I can’t stop thinking about this James Meadway piece reflecting on what he terms our new age of scarcity. The fundamental point he is making is a simple one, concerning the environmental shocks which are increasingly ubiquitous. There is a tendency to see each of these as exceptional but the routine occurrence of once exceptional events means we urgently need to stop framing them as exceptional. The supply of basic goods will be reliably constrained by the multiplying effects of the climate crisis:
In May global food prices were nearly 40 per cent higher than they were the previous year. They are being pushed up as a result of a pandemic-induced labour shortage. Brazil, an agricultural superpower responsible for one third of the world’s coffee exports, a third of the world’s corn-feed for livestock and half of global sugar exports, is suffering its worst drought for a century. Exports have been severely restricted as a result, pushing up prices. Meanwhile, storms in Texas and a drought in Taiwan have hindered semiconductor production. Extreme weather isn’t just a one-off cost. As weather systems become more unstable, supplies of basic goods will become more constrained.
He suggests the impact of Covid-19 can be understood in comparable terms as supply shocks which constrain supply:
Lockdowns disturbed supply chains on an unprecedented scale, as production was wound back across the world and demand collapsed. As demand has returned, it has run into a series of constraints in supply that remain – from the backlog of orders, to the shortage of shipping containers, to continuing restrictions on the employment of labour, such as the “pingdemic” or ongoing factory shutdowns. Prices have risen for essentials including timber and steel.
This has exposed the inadequacy of just-in-time supply chains which exchange resilience for efficiency, as Carys Roberts helpfully articulates it. An economy predicated on abundance, at least in advanced economies, suddenly confronts ubiquitous scarcity. This takes place against the backdrop of a long term squeeze on living standards within neoliberal economies, suggesting that goods will become more scarce precisely after buying power has undergone a significant historical decline.

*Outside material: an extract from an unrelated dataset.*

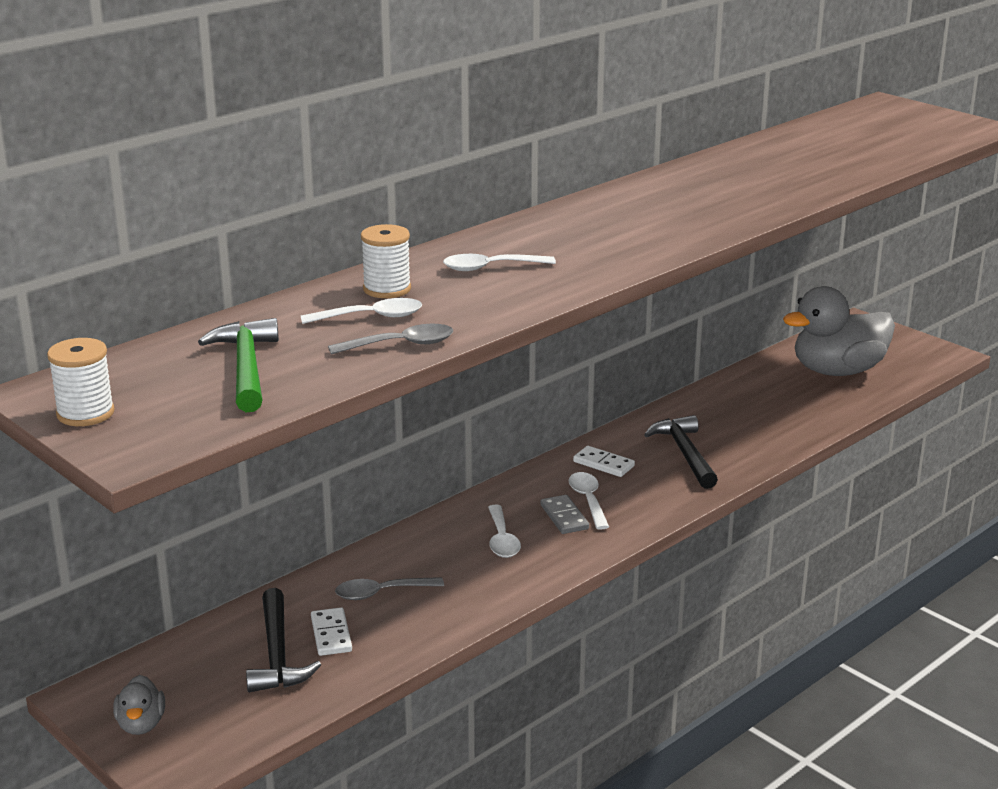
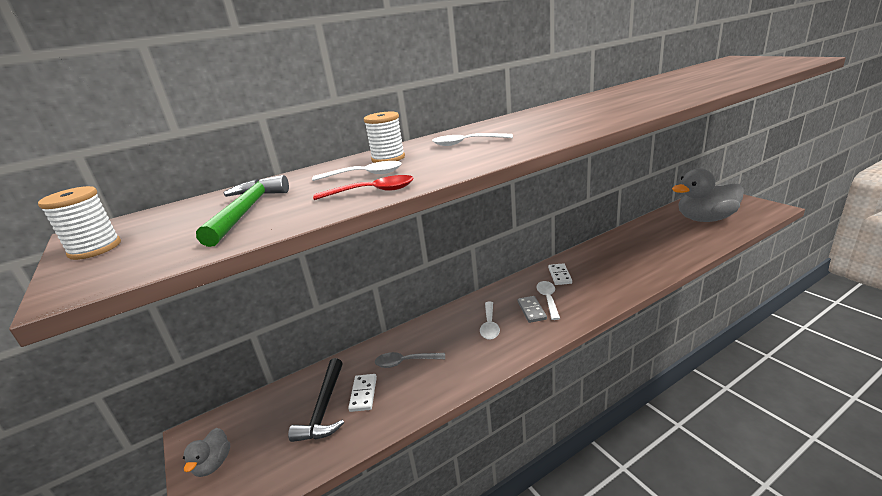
camera: 15 degrees right, 0 degrees up
grey spoon [328,324,453,355] -> red spoon [313,175,414,200]
white domino [573,446,635,477] -> white domino turned 45 degrees clockwise [548,263,572,285]
black hammer [644,415,718,489] -> none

If I understand correctly, this is the driver of inflation which, argues Meadway, needs to be understood as a consequence of rising real costs which have emerged independently of demand. It’s a distinctive form of inflationary pressure in the sense that production and supply processes have undergone a structural transformation. This means that the standard playbook of raising interest rates will likely cut off investment at exactly the time when it’s needed in order to cope with the underlying environmental shift.